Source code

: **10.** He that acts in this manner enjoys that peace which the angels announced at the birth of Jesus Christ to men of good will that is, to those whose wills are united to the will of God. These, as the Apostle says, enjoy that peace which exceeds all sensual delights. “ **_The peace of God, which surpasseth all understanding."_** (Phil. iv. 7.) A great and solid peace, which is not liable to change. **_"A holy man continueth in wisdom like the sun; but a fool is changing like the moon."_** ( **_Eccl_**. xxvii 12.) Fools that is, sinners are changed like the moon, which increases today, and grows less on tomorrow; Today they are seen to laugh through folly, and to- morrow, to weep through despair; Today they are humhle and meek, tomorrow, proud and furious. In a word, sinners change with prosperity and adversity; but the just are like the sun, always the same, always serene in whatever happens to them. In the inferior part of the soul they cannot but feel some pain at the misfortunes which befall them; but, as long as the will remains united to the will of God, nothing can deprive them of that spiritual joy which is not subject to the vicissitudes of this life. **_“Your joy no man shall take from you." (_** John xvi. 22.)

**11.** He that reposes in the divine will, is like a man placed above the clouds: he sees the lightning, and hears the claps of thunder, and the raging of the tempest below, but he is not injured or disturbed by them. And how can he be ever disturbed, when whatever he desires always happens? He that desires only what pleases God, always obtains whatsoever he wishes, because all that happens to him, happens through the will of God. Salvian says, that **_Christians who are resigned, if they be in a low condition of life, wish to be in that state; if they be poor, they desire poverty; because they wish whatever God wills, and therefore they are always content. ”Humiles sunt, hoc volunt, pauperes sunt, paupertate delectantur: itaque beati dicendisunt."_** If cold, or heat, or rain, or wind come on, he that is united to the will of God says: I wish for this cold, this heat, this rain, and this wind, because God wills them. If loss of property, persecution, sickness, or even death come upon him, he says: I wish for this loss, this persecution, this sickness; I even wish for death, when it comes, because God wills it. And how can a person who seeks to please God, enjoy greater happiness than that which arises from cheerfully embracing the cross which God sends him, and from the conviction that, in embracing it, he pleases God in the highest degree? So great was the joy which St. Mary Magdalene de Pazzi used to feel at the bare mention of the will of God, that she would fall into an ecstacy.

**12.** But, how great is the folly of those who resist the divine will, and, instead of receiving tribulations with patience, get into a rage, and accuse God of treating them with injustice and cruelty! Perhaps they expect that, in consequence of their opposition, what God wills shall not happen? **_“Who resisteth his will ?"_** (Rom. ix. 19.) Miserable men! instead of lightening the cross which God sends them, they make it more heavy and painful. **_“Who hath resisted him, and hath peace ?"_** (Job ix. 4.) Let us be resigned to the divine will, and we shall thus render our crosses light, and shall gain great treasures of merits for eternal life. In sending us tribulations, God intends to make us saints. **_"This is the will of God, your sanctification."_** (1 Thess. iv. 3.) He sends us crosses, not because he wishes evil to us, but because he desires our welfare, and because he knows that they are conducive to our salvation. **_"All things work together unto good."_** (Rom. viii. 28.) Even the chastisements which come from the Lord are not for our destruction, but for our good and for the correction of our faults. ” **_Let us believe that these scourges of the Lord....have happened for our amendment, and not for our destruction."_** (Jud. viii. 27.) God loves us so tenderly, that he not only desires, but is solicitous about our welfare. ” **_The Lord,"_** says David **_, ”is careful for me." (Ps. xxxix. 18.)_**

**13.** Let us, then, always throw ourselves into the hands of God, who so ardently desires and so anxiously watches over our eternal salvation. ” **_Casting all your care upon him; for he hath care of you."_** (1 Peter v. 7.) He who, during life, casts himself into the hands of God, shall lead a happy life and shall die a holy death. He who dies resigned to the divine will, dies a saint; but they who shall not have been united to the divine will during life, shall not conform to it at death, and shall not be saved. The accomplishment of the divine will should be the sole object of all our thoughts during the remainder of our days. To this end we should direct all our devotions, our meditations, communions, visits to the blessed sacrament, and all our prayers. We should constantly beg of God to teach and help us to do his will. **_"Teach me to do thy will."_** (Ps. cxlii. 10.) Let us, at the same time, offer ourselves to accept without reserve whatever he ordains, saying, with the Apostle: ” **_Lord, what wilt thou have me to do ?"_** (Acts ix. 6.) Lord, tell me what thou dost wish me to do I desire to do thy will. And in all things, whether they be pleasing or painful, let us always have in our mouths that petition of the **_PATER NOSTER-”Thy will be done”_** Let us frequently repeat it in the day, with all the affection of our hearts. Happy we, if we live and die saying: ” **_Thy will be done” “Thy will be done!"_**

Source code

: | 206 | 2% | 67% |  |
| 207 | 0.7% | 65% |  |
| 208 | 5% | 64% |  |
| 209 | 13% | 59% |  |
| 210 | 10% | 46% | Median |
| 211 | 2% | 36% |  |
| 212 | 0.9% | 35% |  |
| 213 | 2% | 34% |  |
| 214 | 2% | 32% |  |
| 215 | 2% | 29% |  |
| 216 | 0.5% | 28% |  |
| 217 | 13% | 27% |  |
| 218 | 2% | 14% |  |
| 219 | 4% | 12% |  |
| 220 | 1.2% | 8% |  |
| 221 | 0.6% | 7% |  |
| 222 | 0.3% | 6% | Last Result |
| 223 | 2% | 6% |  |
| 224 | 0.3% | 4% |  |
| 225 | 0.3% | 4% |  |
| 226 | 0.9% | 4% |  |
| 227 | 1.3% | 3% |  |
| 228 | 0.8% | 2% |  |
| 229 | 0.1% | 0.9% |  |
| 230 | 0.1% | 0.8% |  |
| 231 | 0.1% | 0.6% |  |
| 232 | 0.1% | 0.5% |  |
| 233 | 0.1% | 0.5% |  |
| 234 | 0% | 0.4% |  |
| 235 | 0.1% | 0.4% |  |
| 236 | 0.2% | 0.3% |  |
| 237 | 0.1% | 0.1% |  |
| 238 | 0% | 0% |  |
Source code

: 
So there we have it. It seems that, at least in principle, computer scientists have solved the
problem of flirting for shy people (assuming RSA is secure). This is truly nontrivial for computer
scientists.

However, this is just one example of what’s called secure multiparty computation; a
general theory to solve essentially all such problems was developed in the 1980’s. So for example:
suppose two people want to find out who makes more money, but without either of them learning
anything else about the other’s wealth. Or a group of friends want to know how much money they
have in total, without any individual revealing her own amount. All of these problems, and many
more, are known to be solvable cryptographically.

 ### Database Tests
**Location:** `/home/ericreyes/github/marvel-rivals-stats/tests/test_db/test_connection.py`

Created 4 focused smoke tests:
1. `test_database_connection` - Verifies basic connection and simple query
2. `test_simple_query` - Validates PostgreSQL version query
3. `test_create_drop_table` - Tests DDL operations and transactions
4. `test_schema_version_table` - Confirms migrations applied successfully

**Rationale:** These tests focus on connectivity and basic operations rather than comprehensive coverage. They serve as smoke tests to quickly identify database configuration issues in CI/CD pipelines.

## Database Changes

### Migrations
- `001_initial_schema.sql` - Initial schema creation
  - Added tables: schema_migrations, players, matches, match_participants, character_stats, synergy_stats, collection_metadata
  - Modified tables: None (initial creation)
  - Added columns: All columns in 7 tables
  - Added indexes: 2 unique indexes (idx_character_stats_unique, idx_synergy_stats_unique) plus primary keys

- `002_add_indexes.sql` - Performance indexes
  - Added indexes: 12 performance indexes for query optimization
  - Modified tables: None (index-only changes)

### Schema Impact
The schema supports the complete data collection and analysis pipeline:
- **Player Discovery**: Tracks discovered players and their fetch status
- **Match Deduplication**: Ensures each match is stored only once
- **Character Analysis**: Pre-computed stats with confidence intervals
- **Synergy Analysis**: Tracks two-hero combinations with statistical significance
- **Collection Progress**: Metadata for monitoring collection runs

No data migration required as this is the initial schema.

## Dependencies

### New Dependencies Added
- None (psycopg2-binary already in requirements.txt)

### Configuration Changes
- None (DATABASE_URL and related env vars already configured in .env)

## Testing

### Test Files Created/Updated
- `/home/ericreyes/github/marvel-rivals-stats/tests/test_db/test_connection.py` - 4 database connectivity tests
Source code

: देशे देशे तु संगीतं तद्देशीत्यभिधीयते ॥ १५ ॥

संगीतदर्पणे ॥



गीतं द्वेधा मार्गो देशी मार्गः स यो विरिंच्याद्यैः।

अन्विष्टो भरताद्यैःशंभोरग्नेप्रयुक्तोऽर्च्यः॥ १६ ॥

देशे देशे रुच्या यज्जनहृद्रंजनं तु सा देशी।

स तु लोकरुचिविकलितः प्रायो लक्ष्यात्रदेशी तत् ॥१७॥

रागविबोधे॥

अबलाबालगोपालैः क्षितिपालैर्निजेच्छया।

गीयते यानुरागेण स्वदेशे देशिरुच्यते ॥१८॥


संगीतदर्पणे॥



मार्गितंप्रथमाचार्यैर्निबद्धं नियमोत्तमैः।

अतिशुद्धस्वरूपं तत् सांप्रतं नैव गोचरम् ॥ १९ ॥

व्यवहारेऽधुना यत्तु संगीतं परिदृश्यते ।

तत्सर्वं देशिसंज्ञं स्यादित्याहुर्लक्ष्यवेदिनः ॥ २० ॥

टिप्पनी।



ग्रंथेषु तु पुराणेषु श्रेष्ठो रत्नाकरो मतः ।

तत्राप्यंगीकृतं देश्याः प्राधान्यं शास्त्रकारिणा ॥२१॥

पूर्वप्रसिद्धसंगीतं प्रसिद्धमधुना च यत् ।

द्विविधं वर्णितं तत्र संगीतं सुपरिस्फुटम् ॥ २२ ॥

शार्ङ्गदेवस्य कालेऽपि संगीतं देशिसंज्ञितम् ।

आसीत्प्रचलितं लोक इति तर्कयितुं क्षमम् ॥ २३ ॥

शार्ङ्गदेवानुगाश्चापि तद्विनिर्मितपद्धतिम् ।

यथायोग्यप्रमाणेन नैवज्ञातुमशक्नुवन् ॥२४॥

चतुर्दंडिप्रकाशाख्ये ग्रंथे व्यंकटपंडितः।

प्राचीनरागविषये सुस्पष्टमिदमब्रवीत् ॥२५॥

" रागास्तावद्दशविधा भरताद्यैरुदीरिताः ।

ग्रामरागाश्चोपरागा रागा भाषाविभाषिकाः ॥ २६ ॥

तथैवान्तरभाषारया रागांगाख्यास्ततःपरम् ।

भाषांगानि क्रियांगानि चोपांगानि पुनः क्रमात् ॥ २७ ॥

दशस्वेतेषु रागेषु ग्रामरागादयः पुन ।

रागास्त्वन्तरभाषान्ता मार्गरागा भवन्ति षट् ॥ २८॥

_TRY IT_:
Identify and copy each line in the listing that contains the word "players", treating uppercase and lowercase letters as different.

_ANSWER SECTION_:
  - Added tables: schema_migrations, players, matches, match_participants, character_stats, synergy_stats, collection_metadata
- **Player Discovery**: Tracks discovered players and their fetch status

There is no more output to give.